While you may not have heard of CannTrust Holdings so far, that is now about to change. A summer spectacle of double dealing and corporate greed has put this Canadian cannabis company on the global map.
Unfortunately, the current meltdown underway is indicative of more to come.
CannTrust, a company which serves 72,000 Canadian patients and got into the game early, decided to do what it saw other companies doing all around them. That covers a lot of ground (good and bad at this point). Regardless, the most relevant recent twist to the saga came when the company hired a new CEO, Peter Aceto last October.
Aceto however, along with the now also fired co-founder and chair of the board Eric Paul, decided to continue growing and harvesting unlicensed product. Worse, this occurred while boasting in public of their productivity gains on the way to securing a hefty investment of capital this spring. $170 million. The grow rooms finally got their certification in April.
But that is “just” the North American hemisphere. The rather unfortunately named CannTrust (certainly at this point) also had a European footprint – notably Denmark. Unlicensed cannabis ended up there too, of course. Stenocare A/S, the company at the receiving end of the same, reported receipt of product from the unlicensed rooms on July 4.
As far as such things go, however, you have to give it to CannTrust company executives. In terms of setting standards if not benchmarks and “records”, they certainly seemed to have set a few, although probably not the ones they aspired to. If not, with certainty, their investors.
That said, for many who have been sounding warnings for at least a year, the 2019 Summer of Canadian Cannascandal is certainly starting to confirm what many have been saying for quite some time. This is not the first time a securities exchange, for one, has sounded the alarm. Deutsche Börse delisted the entire North American public cannabis industry last summer briefly. Then they revised their policy, reluctantly, after Luxembourg changed its stance on medical use. That said, they are still watching with a standing policy of bouncing any company that runs afoul of their rules.
The problems, issues and more bubbling at the center of this cannameltdown, in other words, are not limited to just one company or country.
For those who are counting, the value of all of that illegally grown CannTrust product is not insignificant. Estimates are floating in the CA$50-70 million range. The problem is, of course, nobody is sure what numbers to rely on.
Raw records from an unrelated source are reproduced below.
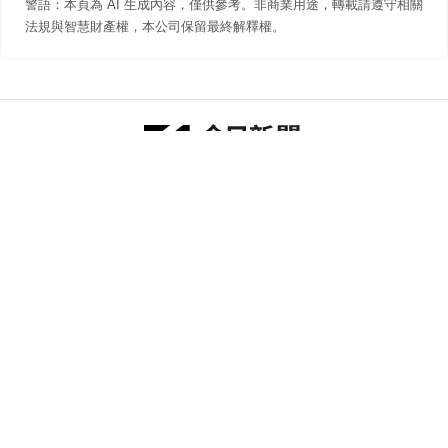
警語：本頁為 AI 生成內容，僅供參考。非商業用途，轉載請遵守相關
法規與智慧財產權，本公司保留最終解釋權。
防詐聲明
著作權聲明
免責聲明
關於我們
隱私權聲明
合作提案
追蹤 NOWNEWS 今日新聞
© 今日傳媒(股)公司版權所有，非經授權，不許轉載本網站內容 ©
2026 NOWNEWS.com. All Rights Reserved.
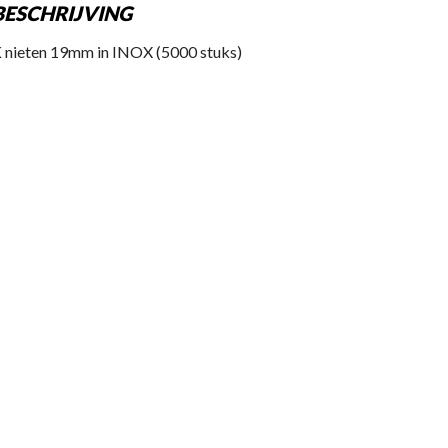
BESCHRIJVING
 nieten 19mm in INOX (5000 stuks)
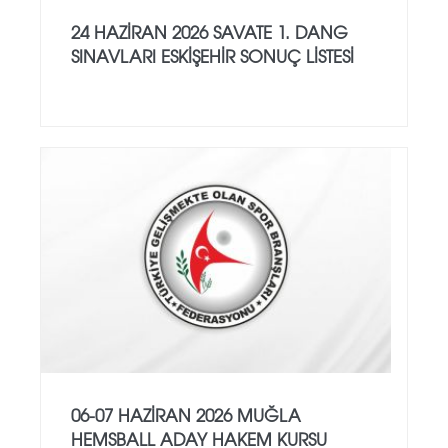
24 HAZİRAN 2026 SAVATE 1. DANG
SINAVLARI ESKİŞEHİR SONUÇ LİSTESİ
06-07 HAZİRAN 2026 MUĞLA
HEMSBALL ADAY HAKEM KURSU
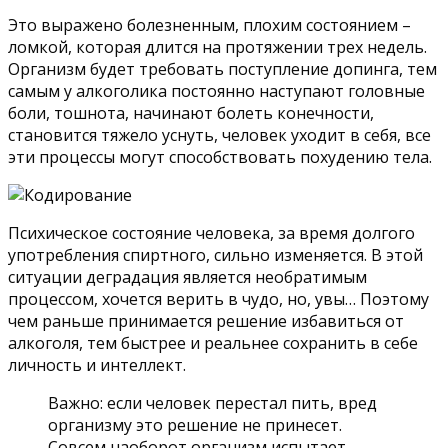
Это выражено болезненным, плохим состоянием –
ломкой, которая длится на протяжении трех недель.
Организм будет требовать поступление допинга, тем
самым у алкоголика постоянно наступают головные
боли, тошнота, начинают болеть конечности,
становится тяжело уснуть, человек уходит в себя, все
эти процессы могут способствовать похудению тела.
Психическое состояние человека, за время долгого
употребления спиртного, сильно изменяется. В этой
ситуации деградация является необратимым
процессом, хочется верить в чудо, но, увы… Поэтому
чем раньше принимается решение избавиться от
алкоголя, тем быстрее и реальнее сохранить в себе
личность и интеллект.
Важно: если человек перестал пить, вред
организму это решение не принесет.
Совсем наоборот организм испытает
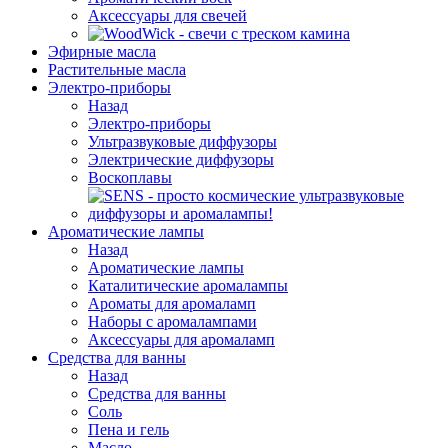
Аксессуары для свечей
Эфирные масла
Растительные масла
Электро-приборы
Назад
Электро-приборы
Ультразвуковые диффузоры
Электрические диффузоры
Воскоплавы
Ароматические лампы
Назад
Ароматические лампы
Каталитические аромалампы
Ароматы для аромаламп
Наборы с аромалампами
Аксессуары для аромаламп
Средства для ванны
Назад
Средства для ванны
Соль
Пена и гель
Масло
CannTrust employees knowingly provided inaccurate information to the new CEO if not regulatory body until a whistle-blower provided a few more details.
That said, for all of the hullabaloo, one thing this story also does is point a bright spotlight on the lax enforcement of even this pretty easy-to-understand regulation.
The question, however is, if CannTrust thought it could get away with this kind of blatent flouting of the rules, if not lax oversight, are there any other companies who might have also done similiar things?
After all, even the pesticide scandal of 2016 did not occur at just one company either.
This is a rolling story, which began to break at the beginning of last month when Health Canada issued a non-compliance order to CannTrust and impounded 5,200 kg of dried cannabis that was apparently grown in unlicensed grow rooms on July 3.
As a result, the drama has continued to unfold in a highly predictable way.
By August 1, CannTrust Holdings, a Canadian cannabis company listed on both the New York and Toronto stock exchanges, was facing a “quasi-criminal investigation” by the Canadian Joint Serious Offenses Team. This is a coalition of law enforcement agencies including the Ontario Securities Commission, the Royal Canadian Mounted Police Financial Crimes Unit, and the Ontario Provincial Police Anti-Rackets Branch.
But CannTrust’s issues don’t end there. This is an international story that is just beginning. Government regulators in Europe if not elsewhere are paying attention.So are shareholders, and their lawyers.